Without faith, death simply marks the disappearance of our life.  We vanish.  In that case, there's not much point in preparing for death.  It is just an inevitable and random event that has no more significance than a leaf falling from a tree.  Or, perhaps without faith we still provide ourselves with some vague notion of an afterlife where people conosle themselves by saying, "He's looking down on us right now" or "She will live forever in our hearts."  We reduce the "afterlife" to the person's memory living in our hearts.  But, the fact is, our hearts are soon going to the grave as well.  Faith makes a difference.

The more we grow in faith, the more we do those things that prepare us for own death.  Bill--whom I mentioned above--was seen in the last days of his life, still praying the Rosary at night.  He was a man of Faith. He was a man preparing for death.  In many ways, the Church exists in order to help us to die well.  The question isn't, "Am I going to die?"  The question is, "Am I going to die well?"  Am I going to go before the judgment seat of God and be prepared--truly prepared--to give an account for my life?  When I die, will the last words on my lips be a prayer?  The best way to make certain of that is to be a man who prays now. 

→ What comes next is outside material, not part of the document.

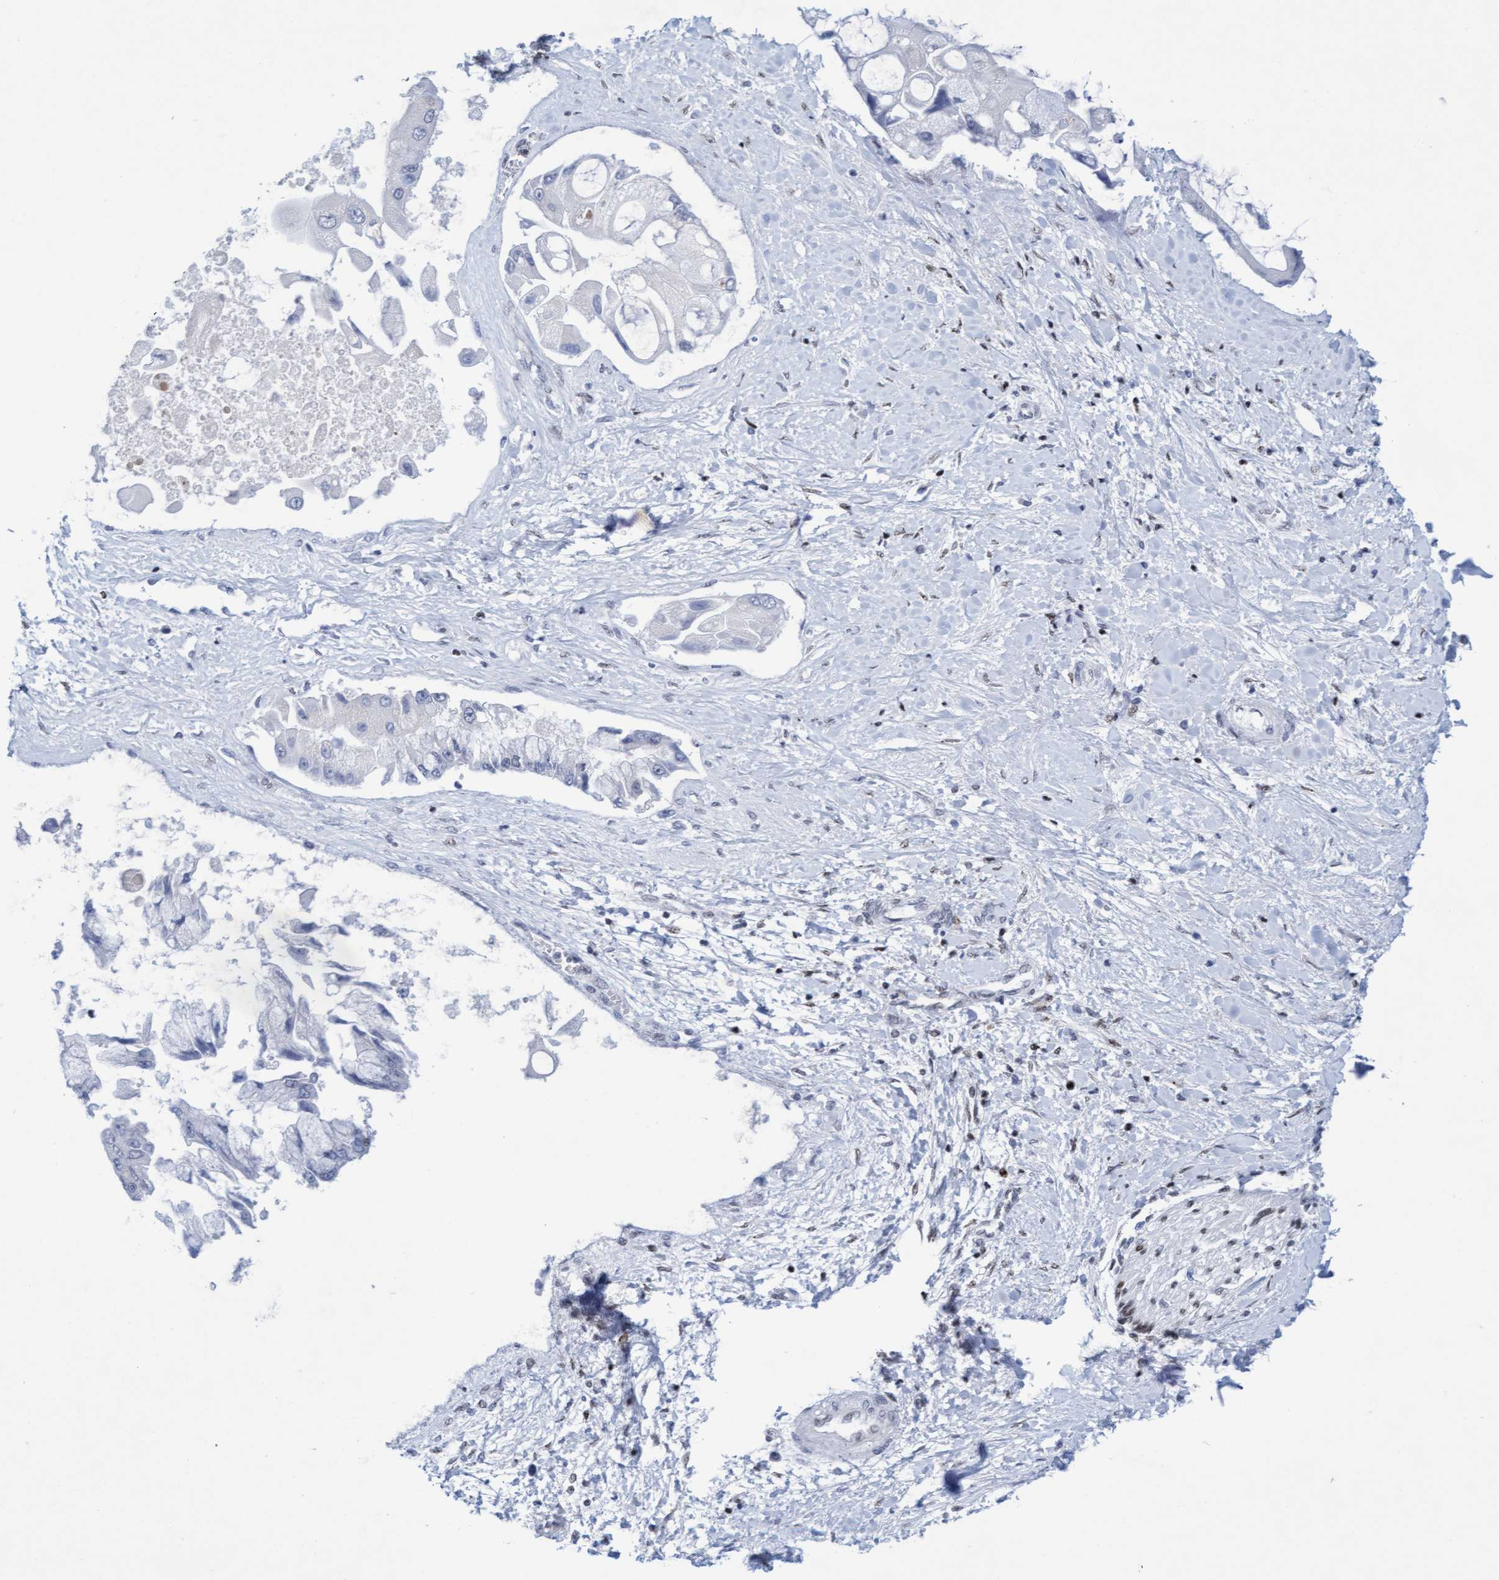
{"staining": {"intensity": "moderate", "quantity": "<25%", "location": "nuclear"}, "tissue": "liver cancer", "cell_type": "Tumor cells", "image_type": "cancer", "snomed": [{"axis": "morphology", "description": "Cholangiocarcinoma"}, {"axis": "topography", "description": "Liver"}], "caption": "A micrograph of liver cholangiocarcinoma stained for a protein exhibits moderate nuclear brown staining in tumor cells.", "gene": "GLRX2", "patient": {"sex": "male", "age": 50}}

The best way to die well is to live well.  The best way to live well is to live as a man who remembers he is going to die.  All of those people waiting in line yesterday reminded me that they too were walking towards their own deaths.  It didn't matter how old or young they were.  We are all in the line.  We can stand in that line with a certain sense of inevitability and hopelessness.  In that case, death is just something that happens to us.  Or, we can stand in that line with our eyes wide open and be fully engaged in the procession towards death and eternal life.  We can stand in that line as people who are going somewhere or we can stand in that line as people who act as though the line is all there is. 

As I just typed those words, I looked out my office window (it is 6:15 in the morning) and I saw Maria--an Italian immigrant--who is one of the older women who comes to our 7am Mass each morning.  As she passed by the rectory yard, she stopped and paused before the statue of the Blessed Virgin Mary.  She blessed herself three times and made a small sign of reverence.  Why did she do that?  She did that because she knows that she is in line.

When we live by Faith, we live in the line with greater joy and purpose.  We live as people who are on our way somewhere.  We live with Christ now, we die with Christ, we rise with Christ, and we live with Christ eternally. 

Are you ready to die because that's the line you are in?